##### THE DATA

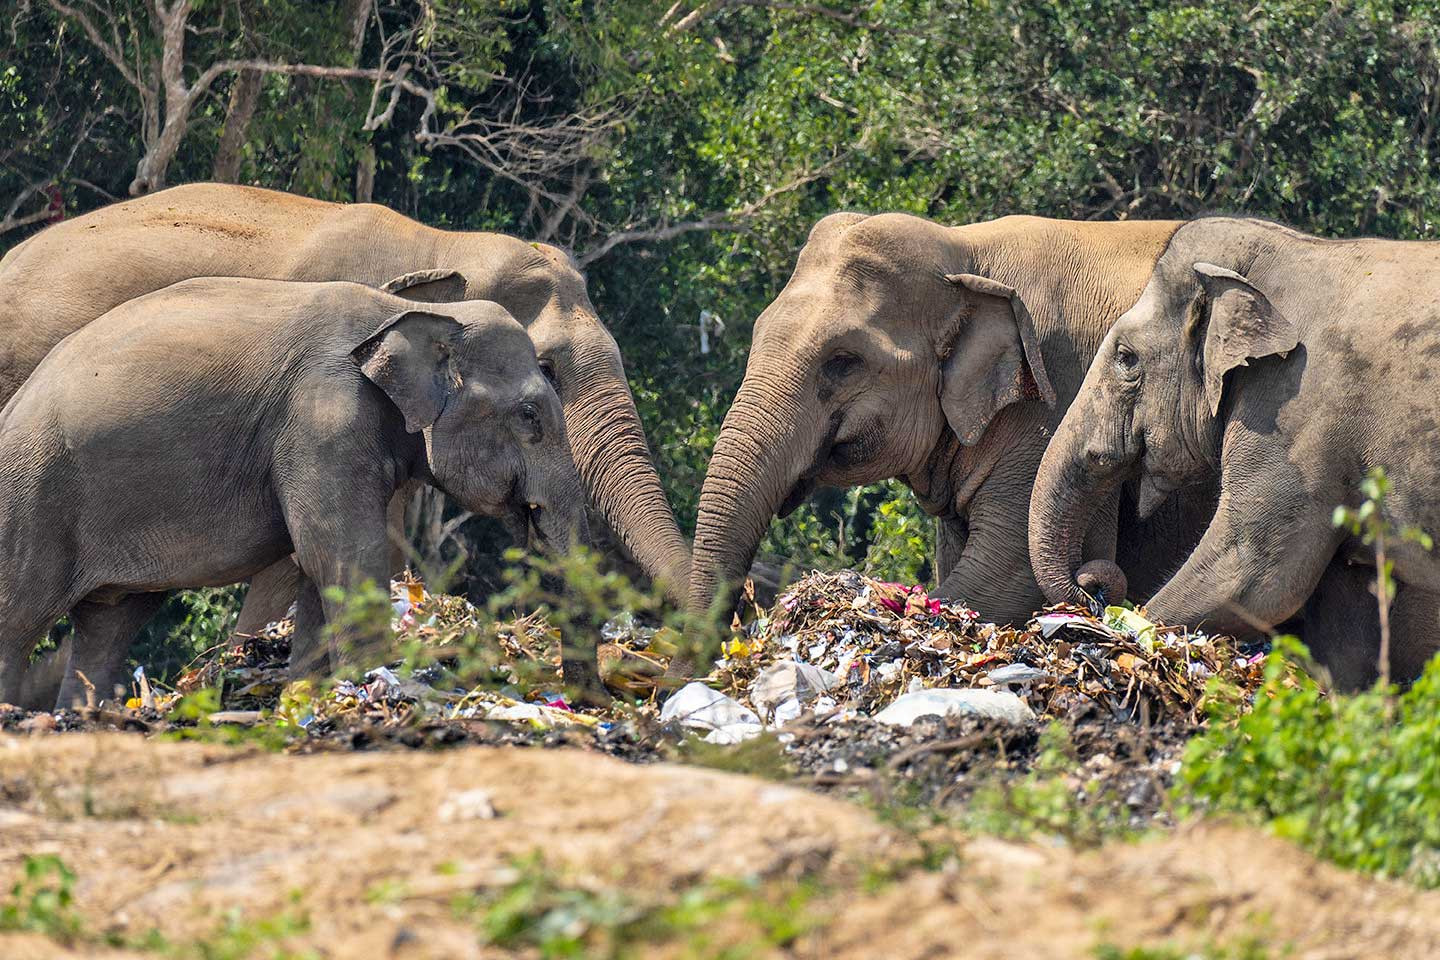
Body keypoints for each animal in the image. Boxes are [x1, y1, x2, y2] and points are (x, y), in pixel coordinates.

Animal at [0, 277, 594, 710]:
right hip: (31, 497)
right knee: (18, 619)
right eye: (530, 416)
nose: (584, 704)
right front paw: (380, 689)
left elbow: (321, 568)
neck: (407, 311)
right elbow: (343, 554)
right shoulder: (323, 420)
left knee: (108, 625)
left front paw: (310, 698)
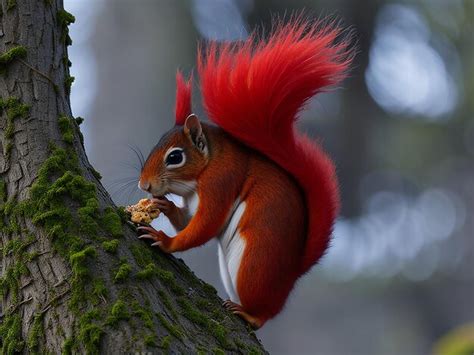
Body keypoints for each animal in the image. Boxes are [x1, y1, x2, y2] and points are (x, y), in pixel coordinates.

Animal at [136, 18, 352, 330]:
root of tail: (292, 275)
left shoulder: (221, 181)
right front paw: (164, 205)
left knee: (262, 314)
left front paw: (165, 241)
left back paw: (250, 313)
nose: (144, 185)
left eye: (175, 157)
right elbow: (188, 220)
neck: (200, 176)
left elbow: (205, 225)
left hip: (254, 261)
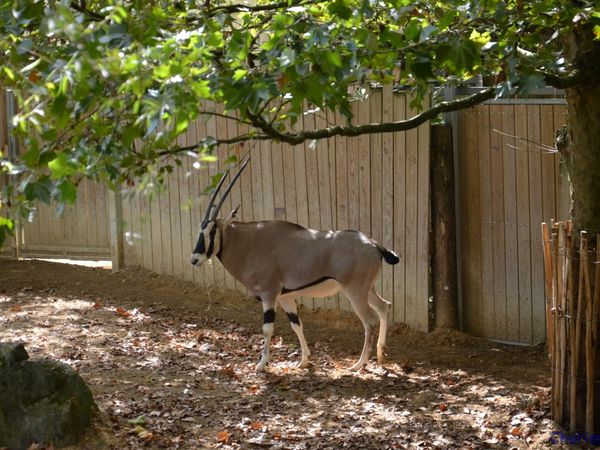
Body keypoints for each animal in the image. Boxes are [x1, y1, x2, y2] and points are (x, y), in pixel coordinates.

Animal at [191, 157, 398, 370]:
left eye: (212, 231)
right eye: (200, 229)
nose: (195, 259)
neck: (250, 242)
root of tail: (373, 244)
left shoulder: (269, 295)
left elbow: (267, 328)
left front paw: (262, 363)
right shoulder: (285, 297)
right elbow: (296, 325)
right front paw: (304, 361)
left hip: (355, 291)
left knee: (370, 321)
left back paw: (358, 364)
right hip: (368, 289)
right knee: (384, 307)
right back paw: (380, 354)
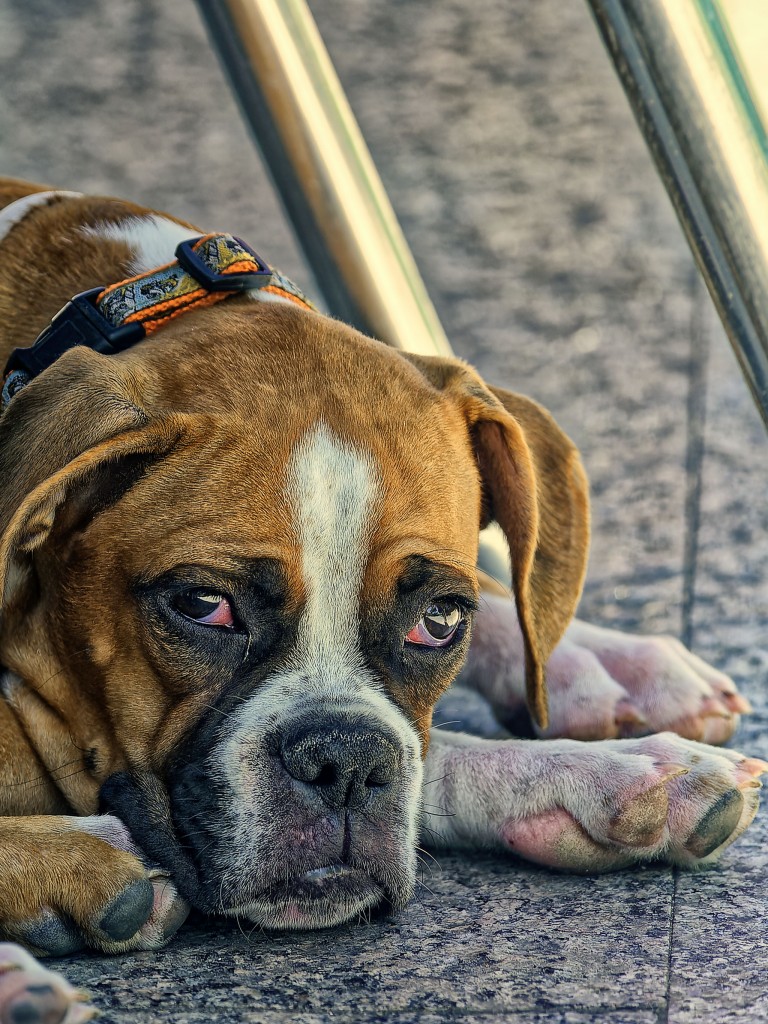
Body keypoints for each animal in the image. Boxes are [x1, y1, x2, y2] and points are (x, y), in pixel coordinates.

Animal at [0, 178, 765, 974]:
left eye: (440, 621)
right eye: (203, 606)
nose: (345, 763)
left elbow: (432, 752)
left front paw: (609, 774)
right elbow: (441, 750)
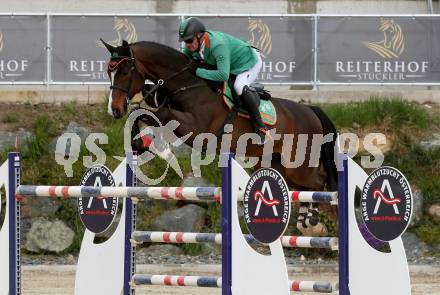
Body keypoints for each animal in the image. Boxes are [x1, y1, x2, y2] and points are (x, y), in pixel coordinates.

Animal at [102, 40, 336, 237]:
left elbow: (152, 112)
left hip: (297, 164)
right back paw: (305, 221)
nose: (114, 110)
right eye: (108, 72)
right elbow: (142, 114)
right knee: (303, 188)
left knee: (319, 180)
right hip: (278, 165)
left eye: (125, 71)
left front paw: (143, 142)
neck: (187, 84)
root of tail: (311, 111)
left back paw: (312, 220)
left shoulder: (195, 128)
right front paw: (139, 143)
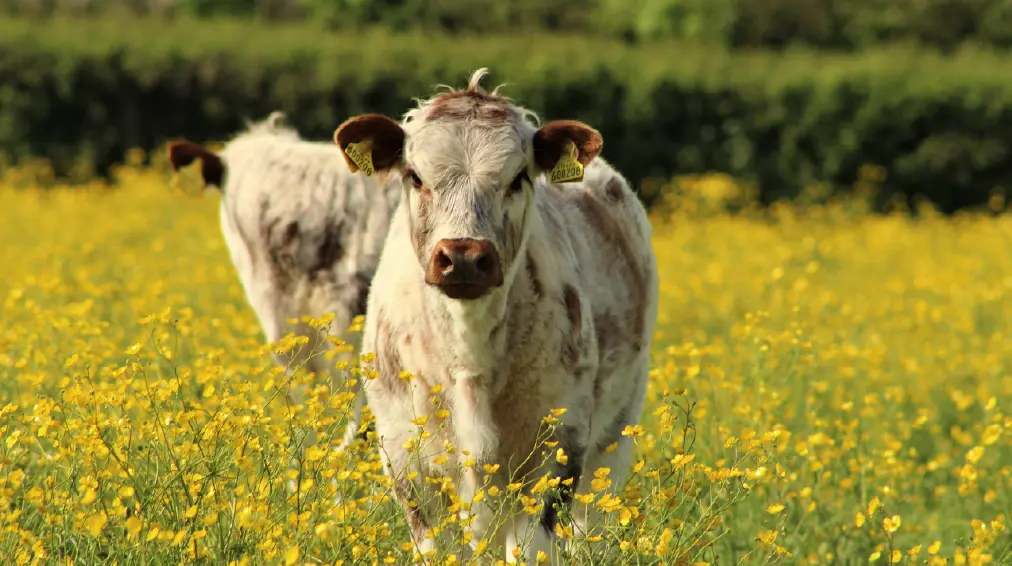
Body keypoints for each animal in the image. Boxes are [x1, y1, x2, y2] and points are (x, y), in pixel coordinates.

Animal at [332, 70, 659, 564]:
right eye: (415, 176)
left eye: (518, 177)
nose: (464, 257)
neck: (470, 357)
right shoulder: (405, 458)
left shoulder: (558, 449)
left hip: (614, 437)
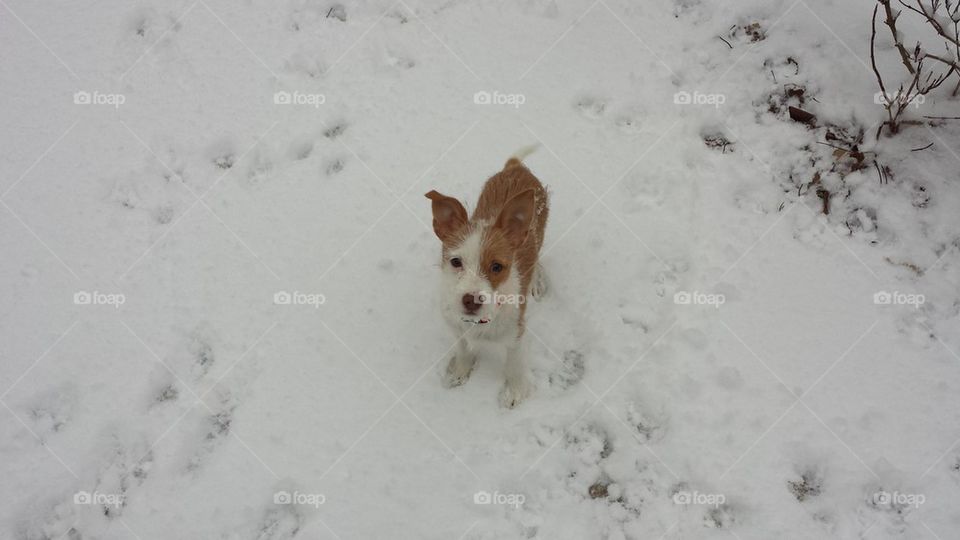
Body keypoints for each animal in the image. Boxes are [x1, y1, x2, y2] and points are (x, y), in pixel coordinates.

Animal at [426, 148, 552, 410]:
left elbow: (514, 364)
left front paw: (515, 391)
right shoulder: (457, 327)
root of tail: (516, 167)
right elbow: (463, 350)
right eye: (456, 262)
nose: (471, 300)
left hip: (540, 230)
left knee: (537, 257)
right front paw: (460, 372)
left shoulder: (516, 334)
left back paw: (536, 282)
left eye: (497, 267)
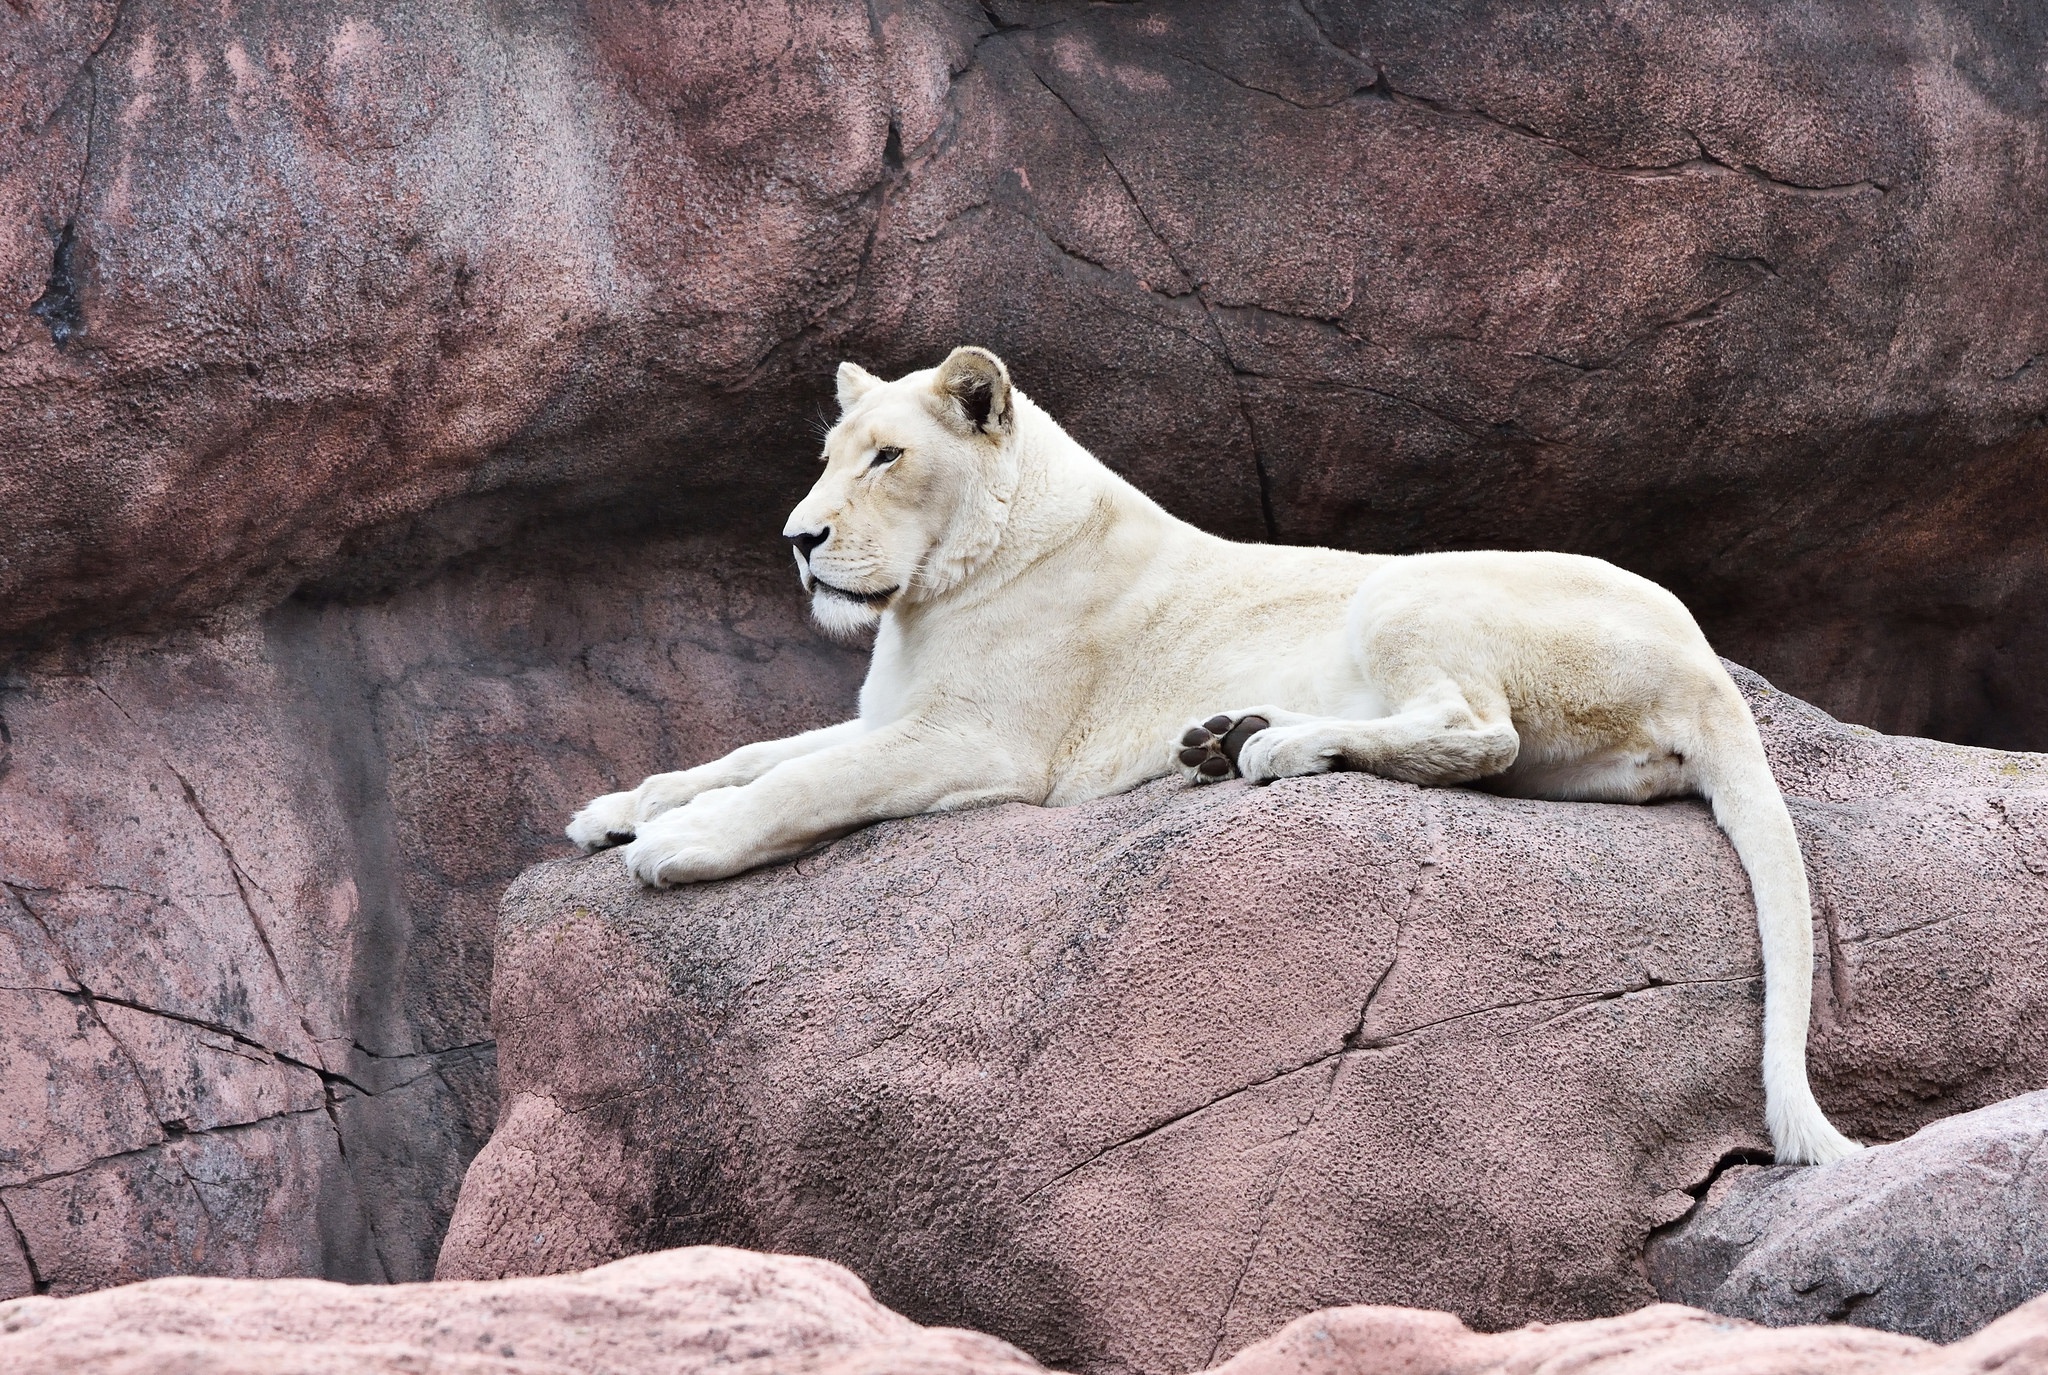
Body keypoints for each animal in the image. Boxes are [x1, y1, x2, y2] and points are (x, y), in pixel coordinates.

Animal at [569, 344, 1867, 1163]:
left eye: (886, 457)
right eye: (834, 452)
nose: (798, 538)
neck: (934, 592)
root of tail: (1707, 661)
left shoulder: (979, 743)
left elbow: (801, 777)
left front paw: (676, 845)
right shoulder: (893, 711)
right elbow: (752, 747)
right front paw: (616, 807)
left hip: (1409, 588)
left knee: (1474, 732)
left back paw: (1261, 745)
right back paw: (1224, 735)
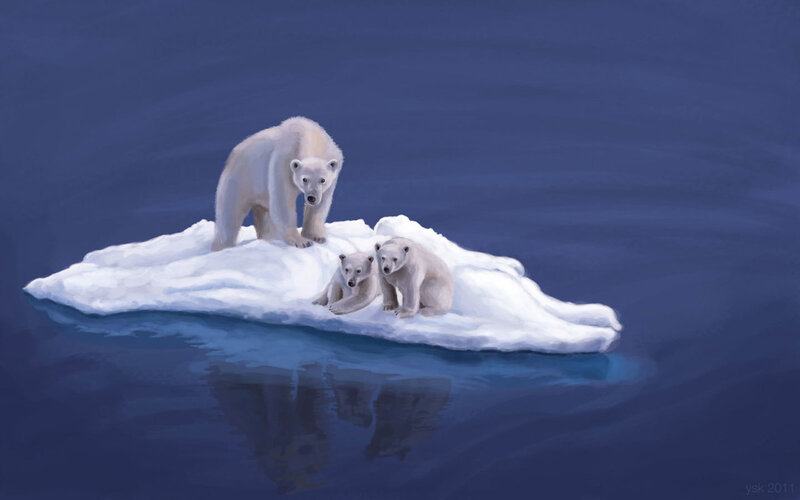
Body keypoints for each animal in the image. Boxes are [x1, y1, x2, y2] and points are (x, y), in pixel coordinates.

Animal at [211, 116, 343, 251]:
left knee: (264, 217)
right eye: (304, 179)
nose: (311, 197)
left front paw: (316, 236)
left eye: (323, 180)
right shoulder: (283, 161)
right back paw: (221, 247)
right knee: (229, 217)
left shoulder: (334, 167)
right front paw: (301, 242)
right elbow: (283, 201)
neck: (310, 135)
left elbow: (321, 204)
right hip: (240, 179)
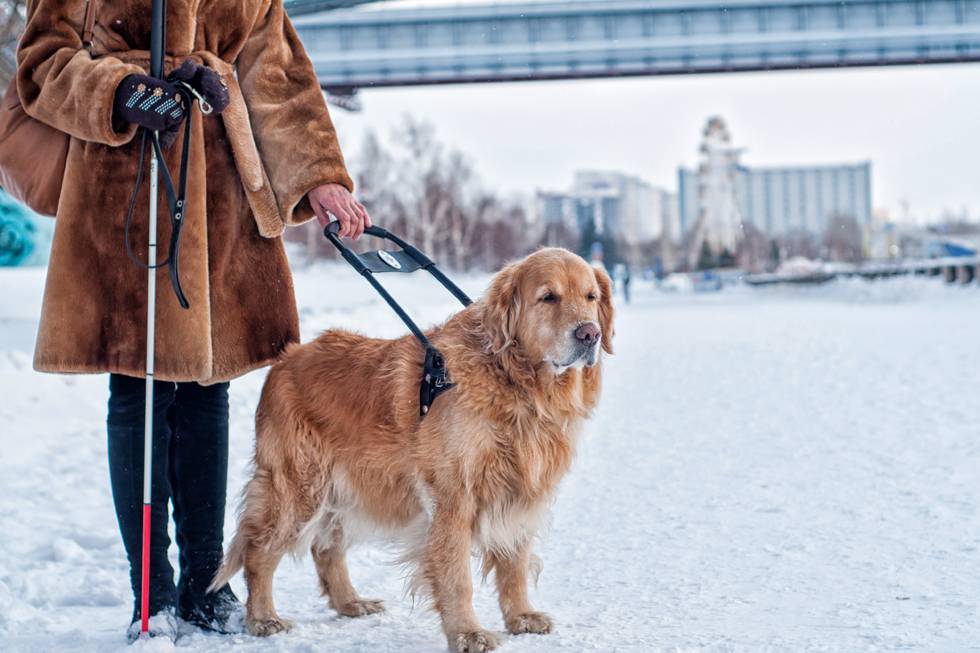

##########

The result should be an exact copy of only the lines above from the one that holds "neck: (200, 176)" through the one that holds "left back paw: (358, 364)", both ends included, without pictures.

neck: (200, 176)
left elbow: (205, 225)
left hip: (254, 261)
Body keypoints for each animal in the image. Boxes are [x1, y1, x2, y2] and points are (x, y), in pixel coordinates.

Animal at [191, 157, 398, 370]:
left eye: (212, 231)
right eye: (200, 229)
nose: (195, 259)
neck: (250, 242)
root of tail: (373, 244)
left shoulder: (269, 295)
left elbow: (267, 328)
left front paw: (262, 363)
right shoulder: (285, 297)
right elbow: (296, 325)
right front paw: (304, 361)
left hip: (355, 291)
left knee: (370, 321)
left back paw: (358, 364)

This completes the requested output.